EXCERPTED DATA.

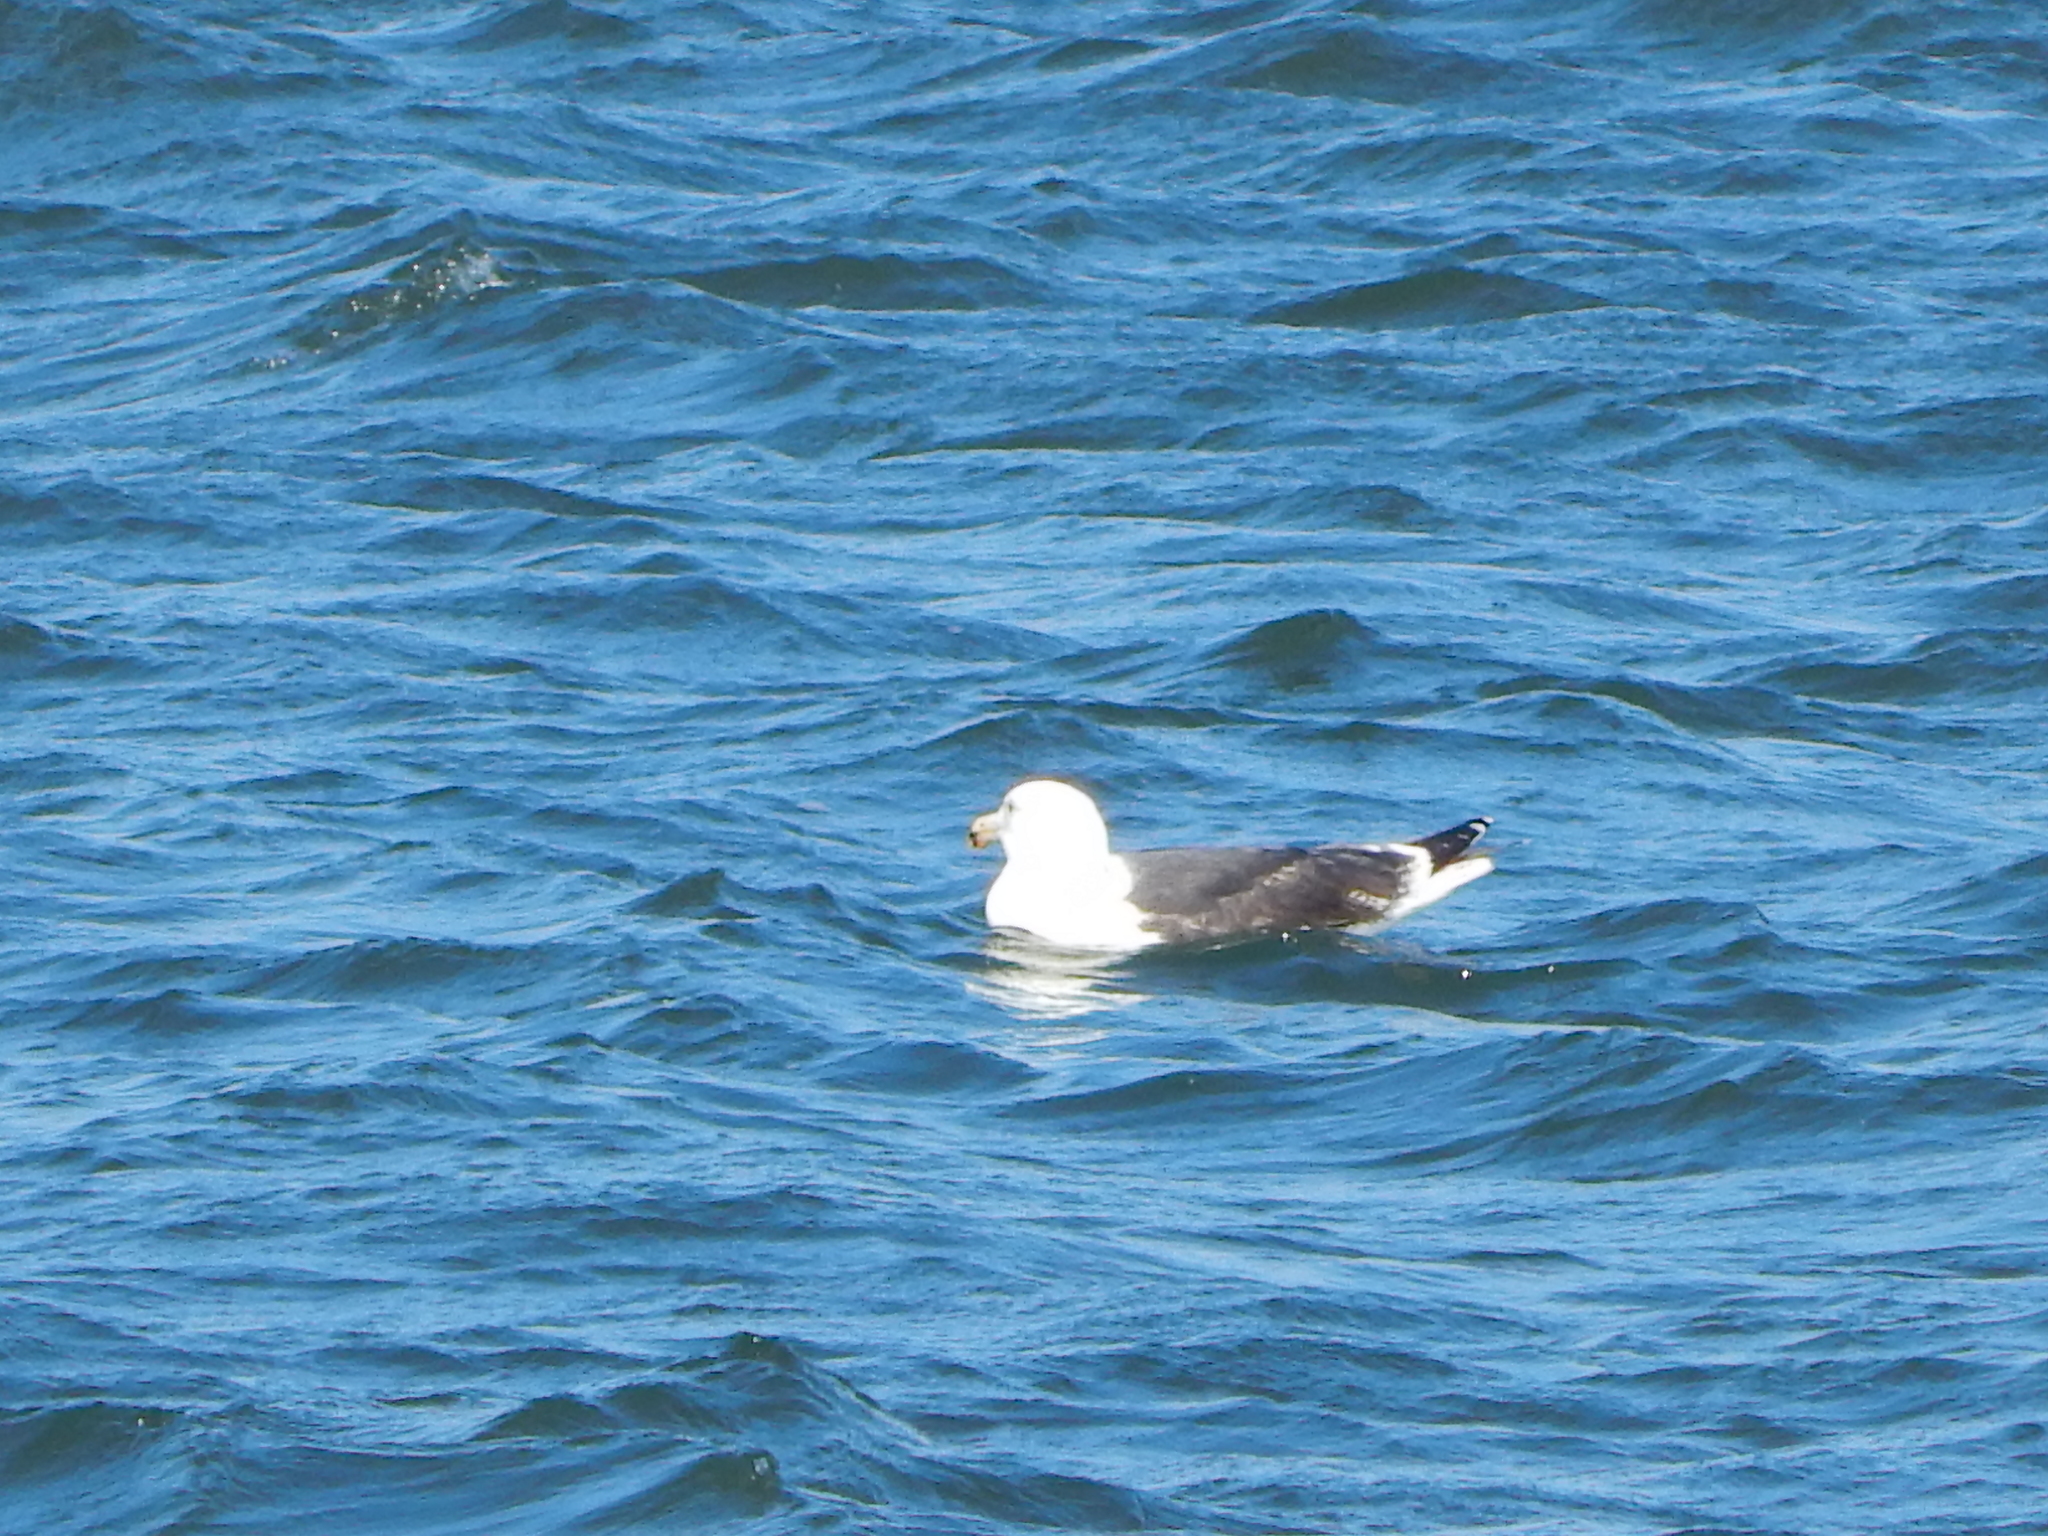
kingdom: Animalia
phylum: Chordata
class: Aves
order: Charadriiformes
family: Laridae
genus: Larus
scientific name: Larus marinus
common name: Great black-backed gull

REQUIREMENT. Copy every line of the records above word for word, but leave the pictures out of your answer.

RIGHT ANSWER.
kingdom: Animalia
phylum: Chordata
class: Aves
order: Charadriiformes
family: Laridae
genus: Larus
scientific name: Larus marinus
common name: Great black-backed gull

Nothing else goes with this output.